Some individuals with cystic fibrosis are similar. A nonsense mutation in the cystic fibrosis transmembrane conductance regulator (CFTR) gene leads to a premature termination codon and NMD follows. The CFTR protein, which is responsible for regulating the flow of salt and fluids in and out of cells, is defective or isn’t made. The result is the buildup of thick mucus and persistent lung infections that characterize cystic fibrosis.
In both of these cases, if you could override or stop NMD—for example, by efficiently suppressing the nonsense codon—normal, healthy proteins would be made and individuals wouldn’t be sick.
Thanks to 35 years of research by Maquat and others, scientists are beginning to put the mechanistic findings related to NMD to use to design treatments. Maquat and her team are focusing on the many diseases that are dominantly inherited because NMD fails to occur, despite the presence of a premature termination codon.
“RNA presents an alternative universe of drug targets and gives us an opening to correct diseases that you can’t reach with conventional drugs,” says Charles Thornton, MD (Flw ’90, ’92), the Saunders Family Distinguished Professor in Neuromuscular Research, who is partnering with several groups to develop RNA-based therapies for myotonic dystrophy and ALS. “Much that’s being done in this area builds on Lynne’s work, and I count myself fortunate to be in the same institution, to benefit from her wisdom, and indirectly, from the supportive, collegial environment she helps to create.”

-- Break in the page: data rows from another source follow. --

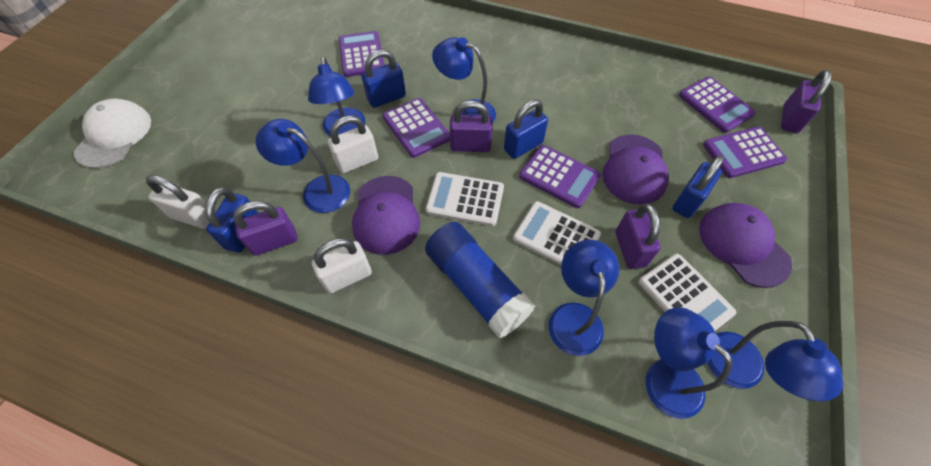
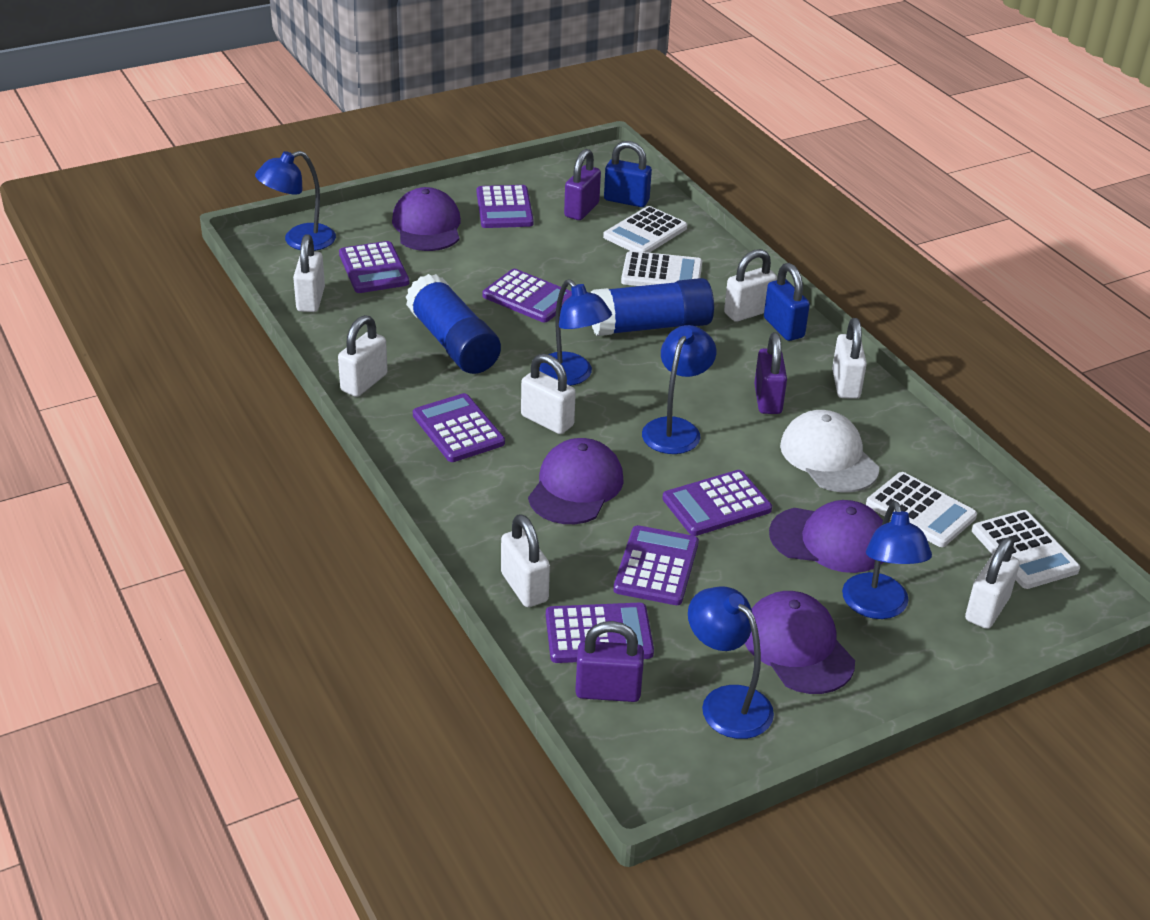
blue glue stick: [425,222,535,339] = 1 -> [405,274,501,374] [591,278,714,336] = 2
blue lamp: [256,119,350,213] [308,57,365,137] [432,37,496,122] [548,240,619,356] [645,307,732,419] [707,321,843,401] = 6 -> [255,151,336,251] [539,279,612,386] [642,325,716,454] [688,586,774,739] [842,501,932,619] = 5
blue padlock: [205,187,258,253] [362,50,406,108] [504,99,548,159] [672,155,724,218] = 4 -> [604,141,652,207] [764,263,810,341] = 2
purple calculator: [339,31,384,77] [383,98,450,158] [519,145,601,208] [679,77,756,133] [703,127,787,178] = 5 -> [339,241,409,293] [413,393,505,462] [477,185,534,228] [482,269,572,322] [546,602,654,663] [613,525,699,605] [662,470,772,536] = 7
purple cap: [352,176,420,255] [602,134,669,205] [699,203,792,288] = 3 -> [392,187,461,251] [528,438,624,524] [745,591,855,694] [769,500,883,573] = 4
purple padlock: [233,201,297,256] [450,100,493,152] [616,203,661,269] [781,70,832,133] = 4 -> [564,149,601,220] [575,621,644,702] [754,332,787,414] = 3
white calculator: [426,172,504,226] [513,201,601,266] [638,254,736,331] = 3 -> [603,206,687,253] [621,251,702,286] [866,472,977,547] [972,510,1080,589] = 4
white padlock: [146,175,210,229] [312,238,372,293] [328,116,378,173] = 3 -> [293,234,325,312] [338,315,388,397] [501,514,550,607] [521,354,576,434] [724,249,777,322] [832,318,867,399] [965,537,1020,629] = 7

"RNA presents an alternative universe of drug targets and gives us an opening to correct diseases that you can't reach with conventional drugs."
- Charles Thornton, M.D.
Therapies in development include small molecules inhibiting the core NMD machinery, and so-called “read-through” therapeutics that aim to turn early “stop” signals into “go” signals so that genetic instructions are read all the way through and full-length proteins are made. These treatments fit squarely into the domain of precision medicine, as they are based on the molecular underpinnings that lead to disease in the first place.
In the last several years, Maquat has discovered that NMD is a more dynamic pathway than originally thought. It also helps cells adjust to changes in their environment and more rapidly respond to certain stimuli.
For example, Maquat and Maximilian Popp, PhD, a research assistant professor in her lab, found that exposing breast cancer cells to a molecule that inhibits NMD prior to treatment with doxorubicin—a drug used to treat leukemia, breast, bone and other cancers—hastens cell death. They speculate that blocking NMD primes cells for programmed death by boosting the activity of genes that respond to the cellular stress caused by chemotherapy.
The study, published in Nature Communications in 2015, is one of several that describe a role for NMD beyond quality control, raising the possibility that drugs targeting NMD could prove useful in other situations. As new information regarding NMD continues to emerge, Maquat believes it could lead to additional technological and clinical advances not yet imagined.